With all of the publicity of Tana French's "Faithful Place," I was anxious to read it. The promise of a story based on a dysfunctional family in Dublin, Ireland, fascinated me.
This story describes a family with an abusive, alcoholic father and a mother who acts like a mob boss in her own home. There are antagonistic feelings between the adult children and everything is cloaked in the extreme poverty of suburban Dublin.
When he was age nineteen, Frank Mackey snuck out of his house and went to meet his girlfriend, Rosie Daly. The couple planned to travel to London and get married.
Rosie never arrived. Despondent, Frank couldn't face returning home and moved in with a group of rockers. Later he applied for cop college and went into training.
Since Rosie had left a note that she'd return some day, Frank kept her in his heart and never found anyone that he loved as much as Rosie.
A quarter of a century later, Rosie's suitcase is found hidden in an old house and Frank decides t look into the matter himself.

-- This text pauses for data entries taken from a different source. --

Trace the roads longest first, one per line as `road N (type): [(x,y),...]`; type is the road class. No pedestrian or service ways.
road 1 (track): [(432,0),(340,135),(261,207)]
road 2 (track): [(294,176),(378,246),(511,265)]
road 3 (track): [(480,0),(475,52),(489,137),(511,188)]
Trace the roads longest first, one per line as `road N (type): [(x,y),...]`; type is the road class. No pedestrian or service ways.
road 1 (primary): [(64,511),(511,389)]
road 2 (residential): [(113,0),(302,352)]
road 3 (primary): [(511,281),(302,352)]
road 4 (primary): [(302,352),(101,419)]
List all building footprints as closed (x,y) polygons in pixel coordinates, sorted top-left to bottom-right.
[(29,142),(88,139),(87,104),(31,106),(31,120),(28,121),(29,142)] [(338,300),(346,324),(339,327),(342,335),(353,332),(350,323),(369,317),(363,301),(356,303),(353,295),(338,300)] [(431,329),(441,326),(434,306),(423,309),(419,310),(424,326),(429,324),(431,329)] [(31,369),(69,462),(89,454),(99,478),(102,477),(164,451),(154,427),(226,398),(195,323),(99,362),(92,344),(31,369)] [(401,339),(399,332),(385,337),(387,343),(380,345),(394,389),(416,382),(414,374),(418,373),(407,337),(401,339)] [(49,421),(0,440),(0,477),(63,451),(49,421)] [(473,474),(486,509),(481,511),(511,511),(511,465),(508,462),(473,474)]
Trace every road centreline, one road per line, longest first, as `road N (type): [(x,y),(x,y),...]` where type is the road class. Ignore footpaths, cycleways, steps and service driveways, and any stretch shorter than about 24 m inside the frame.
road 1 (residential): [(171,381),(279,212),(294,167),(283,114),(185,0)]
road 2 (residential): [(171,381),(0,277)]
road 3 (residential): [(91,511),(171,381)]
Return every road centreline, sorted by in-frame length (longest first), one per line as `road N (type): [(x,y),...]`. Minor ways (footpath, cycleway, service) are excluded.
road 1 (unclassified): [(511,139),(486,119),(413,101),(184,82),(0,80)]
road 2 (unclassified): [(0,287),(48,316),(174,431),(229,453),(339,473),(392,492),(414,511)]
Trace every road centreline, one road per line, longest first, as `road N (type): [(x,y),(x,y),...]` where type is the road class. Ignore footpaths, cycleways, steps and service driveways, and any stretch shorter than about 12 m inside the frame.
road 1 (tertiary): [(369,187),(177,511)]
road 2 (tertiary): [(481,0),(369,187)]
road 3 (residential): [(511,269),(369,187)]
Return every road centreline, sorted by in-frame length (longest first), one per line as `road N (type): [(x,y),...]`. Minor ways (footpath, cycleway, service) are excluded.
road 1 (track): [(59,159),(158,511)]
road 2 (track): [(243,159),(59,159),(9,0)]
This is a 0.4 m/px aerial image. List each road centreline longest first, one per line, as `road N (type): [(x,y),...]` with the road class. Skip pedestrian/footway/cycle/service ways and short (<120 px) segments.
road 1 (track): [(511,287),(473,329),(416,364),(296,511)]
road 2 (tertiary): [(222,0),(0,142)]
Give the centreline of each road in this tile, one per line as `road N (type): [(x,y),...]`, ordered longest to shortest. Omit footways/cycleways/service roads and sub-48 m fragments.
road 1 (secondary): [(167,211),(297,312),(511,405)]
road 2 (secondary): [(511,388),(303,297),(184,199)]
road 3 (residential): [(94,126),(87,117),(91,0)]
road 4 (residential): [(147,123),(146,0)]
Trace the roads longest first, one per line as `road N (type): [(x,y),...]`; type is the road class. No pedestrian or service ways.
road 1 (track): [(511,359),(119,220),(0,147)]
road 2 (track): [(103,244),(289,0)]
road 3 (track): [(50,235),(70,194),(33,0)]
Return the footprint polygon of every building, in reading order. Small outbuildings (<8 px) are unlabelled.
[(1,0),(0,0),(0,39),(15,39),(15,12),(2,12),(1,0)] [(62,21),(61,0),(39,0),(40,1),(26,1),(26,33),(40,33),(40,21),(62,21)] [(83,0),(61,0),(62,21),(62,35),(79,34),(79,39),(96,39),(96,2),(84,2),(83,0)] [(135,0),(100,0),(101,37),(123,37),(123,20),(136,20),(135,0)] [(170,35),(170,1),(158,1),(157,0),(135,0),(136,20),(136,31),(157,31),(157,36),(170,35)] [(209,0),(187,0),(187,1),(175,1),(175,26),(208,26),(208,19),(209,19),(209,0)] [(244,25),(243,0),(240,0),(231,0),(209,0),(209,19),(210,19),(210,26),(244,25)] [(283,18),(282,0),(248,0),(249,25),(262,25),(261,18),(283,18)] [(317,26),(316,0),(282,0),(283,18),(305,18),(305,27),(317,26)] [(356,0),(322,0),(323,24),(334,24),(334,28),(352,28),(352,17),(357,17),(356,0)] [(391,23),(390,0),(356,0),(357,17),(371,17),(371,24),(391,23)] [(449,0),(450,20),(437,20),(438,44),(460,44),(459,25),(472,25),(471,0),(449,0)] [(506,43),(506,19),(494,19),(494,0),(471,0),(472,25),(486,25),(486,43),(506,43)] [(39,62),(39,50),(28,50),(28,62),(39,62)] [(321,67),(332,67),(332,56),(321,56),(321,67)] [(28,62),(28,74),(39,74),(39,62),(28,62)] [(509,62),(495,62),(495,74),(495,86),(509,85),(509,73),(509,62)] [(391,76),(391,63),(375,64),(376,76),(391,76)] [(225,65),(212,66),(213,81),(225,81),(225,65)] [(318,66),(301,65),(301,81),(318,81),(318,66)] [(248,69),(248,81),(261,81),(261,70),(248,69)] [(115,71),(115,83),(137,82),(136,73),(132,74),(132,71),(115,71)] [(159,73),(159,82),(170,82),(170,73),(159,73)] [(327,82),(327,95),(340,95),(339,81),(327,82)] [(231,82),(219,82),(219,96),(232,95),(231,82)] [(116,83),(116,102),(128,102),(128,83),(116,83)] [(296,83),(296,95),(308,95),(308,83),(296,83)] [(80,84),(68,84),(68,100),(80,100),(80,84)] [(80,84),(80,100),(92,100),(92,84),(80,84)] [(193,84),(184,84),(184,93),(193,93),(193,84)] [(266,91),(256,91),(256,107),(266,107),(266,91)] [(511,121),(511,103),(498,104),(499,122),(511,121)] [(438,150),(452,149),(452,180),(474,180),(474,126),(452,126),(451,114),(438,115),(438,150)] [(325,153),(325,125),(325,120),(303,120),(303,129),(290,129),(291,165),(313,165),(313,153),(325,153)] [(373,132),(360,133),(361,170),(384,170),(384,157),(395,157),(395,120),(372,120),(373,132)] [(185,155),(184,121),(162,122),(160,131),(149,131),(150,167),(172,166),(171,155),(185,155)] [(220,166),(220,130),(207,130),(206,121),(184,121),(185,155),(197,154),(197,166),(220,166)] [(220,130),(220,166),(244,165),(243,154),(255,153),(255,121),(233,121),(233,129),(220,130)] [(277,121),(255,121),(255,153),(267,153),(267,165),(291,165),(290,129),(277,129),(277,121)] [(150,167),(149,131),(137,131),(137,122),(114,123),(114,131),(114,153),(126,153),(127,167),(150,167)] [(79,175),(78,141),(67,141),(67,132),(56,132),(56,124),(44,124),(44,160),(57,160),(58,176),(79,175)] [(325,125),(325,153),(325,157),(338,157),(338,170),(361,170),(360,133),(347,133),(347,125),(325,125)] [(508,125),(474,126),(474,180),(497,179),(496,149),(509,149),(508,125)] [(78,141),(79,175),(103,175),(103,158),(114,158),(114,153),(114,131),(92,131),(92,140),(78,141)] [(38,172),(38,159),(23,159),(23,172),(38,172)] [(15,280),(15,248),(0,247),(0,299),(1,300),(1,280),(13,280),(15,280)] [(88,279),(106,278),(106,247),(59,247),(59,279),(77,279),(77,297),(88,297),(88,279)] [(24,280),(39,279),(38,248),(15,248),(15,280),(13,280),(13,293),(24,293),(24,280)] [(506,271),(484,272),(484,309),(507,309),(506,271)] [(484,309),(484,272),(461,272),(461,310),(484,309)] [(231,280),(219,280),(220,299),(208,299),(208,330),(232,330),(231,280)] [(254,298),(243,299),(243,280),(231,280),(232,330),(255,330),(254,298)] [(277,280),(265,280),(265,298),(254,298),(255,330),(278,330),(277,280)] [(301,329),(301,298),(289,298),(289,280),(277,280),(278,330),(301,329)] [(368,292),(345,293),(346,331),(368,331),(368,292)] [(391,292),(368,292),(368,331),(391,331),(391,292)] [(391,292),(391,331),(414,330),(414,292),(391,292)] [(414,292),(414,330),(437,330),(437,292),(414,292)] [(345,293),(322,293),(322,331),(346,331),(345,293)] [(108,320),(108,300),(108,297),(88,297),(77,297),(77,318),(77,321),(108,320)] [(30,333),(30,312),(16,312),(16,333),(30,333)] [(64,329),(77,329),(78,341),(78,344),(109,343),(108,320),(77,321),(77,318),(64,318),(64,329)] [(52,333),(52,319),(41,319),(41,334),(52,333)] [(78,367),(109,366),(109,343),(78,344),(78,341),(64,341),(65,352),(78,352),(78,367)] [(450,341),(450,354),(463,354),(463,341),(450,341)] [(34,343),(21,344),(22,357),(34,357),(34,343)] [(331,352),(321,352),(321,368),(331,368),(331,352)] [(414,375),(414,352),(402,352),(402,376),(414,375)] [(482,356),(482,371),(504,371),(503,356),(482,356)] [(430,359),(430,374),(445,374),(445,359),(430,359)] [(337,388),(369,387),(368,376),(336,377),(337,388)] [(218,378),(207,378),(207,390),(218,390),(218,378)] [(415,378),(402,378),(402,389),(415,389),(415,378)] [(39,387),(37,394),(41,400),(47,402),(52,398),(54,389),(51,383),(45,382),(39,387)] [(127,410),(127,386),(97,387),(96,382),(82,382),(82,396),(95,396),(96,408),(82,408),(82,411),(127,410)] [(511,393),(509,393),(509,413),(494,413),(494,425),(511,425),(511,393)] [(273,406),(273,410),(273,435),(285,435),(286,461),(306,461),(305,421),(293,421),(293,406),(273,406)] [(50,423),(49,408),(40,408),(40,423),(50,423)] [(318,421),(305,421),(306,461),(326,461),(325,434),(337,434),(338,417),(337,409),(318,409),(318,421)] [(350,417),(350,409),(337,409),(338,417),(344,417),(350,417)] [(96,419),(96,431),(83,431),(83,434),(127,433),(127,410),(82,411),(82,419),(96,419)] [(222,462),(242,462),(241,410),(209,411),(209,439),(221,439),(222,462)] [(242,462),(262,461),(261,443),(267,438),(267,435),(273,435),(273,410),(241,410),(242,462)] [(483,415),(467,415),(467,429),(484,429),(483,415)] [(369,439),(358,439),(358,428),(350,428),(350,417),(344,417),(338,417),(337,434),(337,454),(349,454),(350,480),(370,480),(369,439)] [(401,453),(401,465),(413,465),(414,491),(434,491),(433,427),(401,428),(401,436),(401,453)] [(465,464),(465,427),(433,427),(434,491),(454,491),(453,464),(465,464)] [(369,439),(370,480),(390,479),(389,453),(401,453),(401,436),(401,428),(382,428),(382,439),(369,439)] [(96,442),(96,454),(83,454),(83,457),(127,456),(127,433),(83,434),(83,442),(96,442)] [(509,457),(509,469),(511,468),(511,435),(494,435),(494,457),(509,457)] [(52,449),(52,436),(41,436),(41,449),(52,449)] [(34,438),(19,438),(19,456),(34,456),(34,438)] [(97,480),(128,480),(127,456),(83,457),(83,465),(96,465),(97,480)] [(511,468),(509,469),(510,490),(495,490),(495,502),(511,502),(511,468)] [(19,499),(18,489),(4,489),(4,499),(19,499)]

Then, confirming his worst fear, a decomposed body is found.
As with the author's other work, this is a literary, plot driven novel. We observe life in a family that has more than its share of issues and see how Frank looks into his past while attempting to deal with his feelings toward his family and the life he could have had.
Even though Frank is a dark character and the novel slowed down toward the middle, I felt compelled by this story and wanted to see how the mystery was resolved.